_Exercise brief_:
Across all the records, filter for lines with the word "none" and copy them.
▬▬▬▬▬▬▬▬▬▬
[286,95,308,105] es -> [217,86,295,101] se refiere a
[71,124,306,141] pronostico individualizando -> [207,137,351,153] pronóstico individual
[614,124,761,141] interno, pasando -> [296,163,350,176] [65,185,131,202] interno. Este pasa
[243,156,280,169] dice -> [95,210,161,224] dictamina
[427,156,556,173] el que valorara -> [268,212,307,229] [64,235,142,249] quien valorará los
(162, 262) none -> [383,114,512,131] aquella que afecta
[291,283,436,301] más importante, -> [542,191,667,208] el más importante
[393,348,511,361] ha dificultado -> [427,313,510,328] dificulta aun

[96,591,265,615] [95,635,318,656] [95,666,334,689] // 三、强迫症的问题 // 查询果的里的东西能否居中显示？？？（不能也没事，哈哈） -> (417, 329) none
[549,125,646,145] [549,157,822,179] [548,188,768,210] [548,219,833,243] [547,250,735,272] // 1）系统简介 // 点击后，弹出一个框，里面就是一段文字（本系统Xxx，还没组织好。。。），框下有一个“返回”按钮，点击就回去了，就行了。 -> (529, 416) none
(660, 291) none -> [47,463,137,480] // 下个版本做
▬▬▬▬▬▬▬▬▬▬
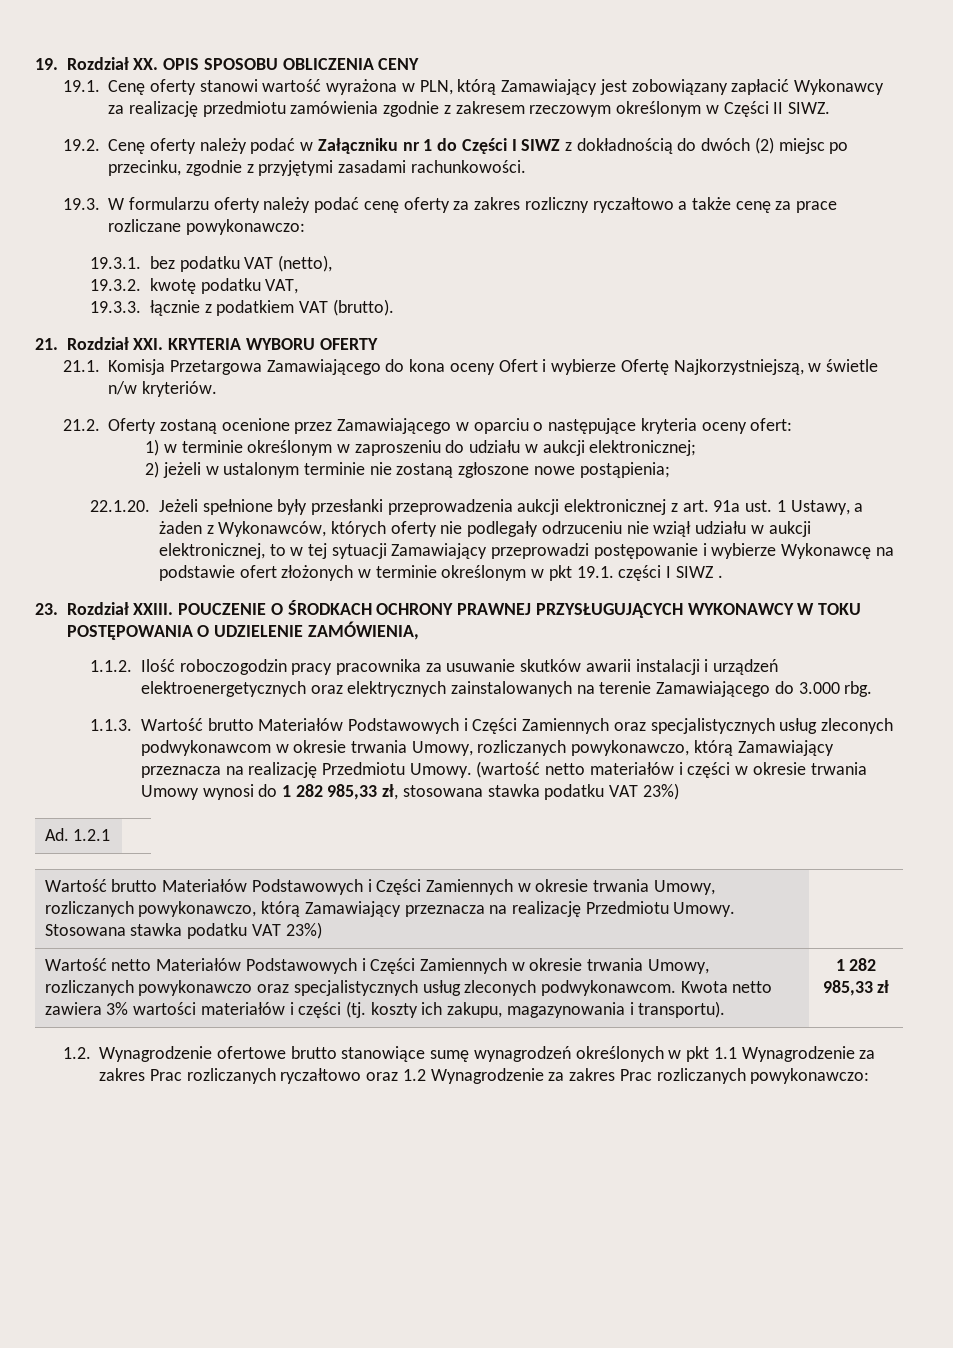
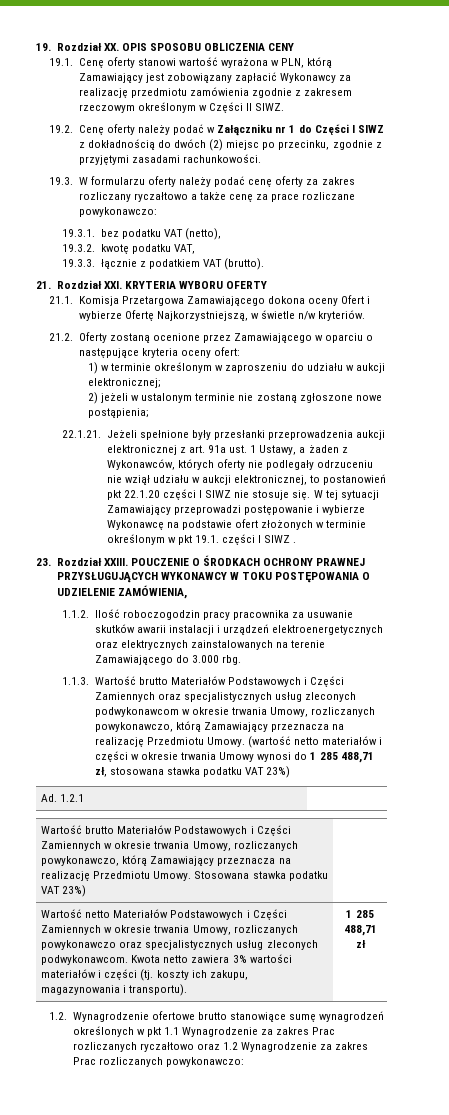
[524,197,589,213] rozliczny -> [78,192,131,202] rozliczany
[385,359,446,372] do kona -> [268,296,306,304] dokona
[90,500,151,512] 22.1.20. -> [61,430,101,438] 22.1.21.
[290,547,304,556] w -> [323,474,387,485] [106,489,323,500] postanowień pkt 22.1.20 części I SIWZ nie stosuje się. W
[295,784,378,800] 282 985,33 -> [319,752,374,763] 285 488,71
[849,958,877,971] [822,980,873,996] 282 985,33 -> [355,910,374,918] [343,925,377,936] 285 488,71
▬▬▬▬▬▬▬▬▬▬
_Solution to the problem_:
(162, 262) none -> [383,114,512,131] aquella que afecta
[96,591,265,615] [95,635,318,656] [95,666,334,689] // 三、强迫症的问题 // 查询果的里的东西能否居中显示？？？（不能也没事，哈哈） -> (417, 329) none
[549,125,646,145] [549,157,822,179] [548,188,768,210] [548,219,833,243] [547,250,735,272] // 1）系统简介 // 点击后，弹出一个框，里面就是一段文字（本系统Xxx，还没组织好。。。），框下有一个“返回”按钮，点击就回去了，就行了。 -> (529, 416) none
(660, 291) none -> [47,463,137,480] // 下个版本做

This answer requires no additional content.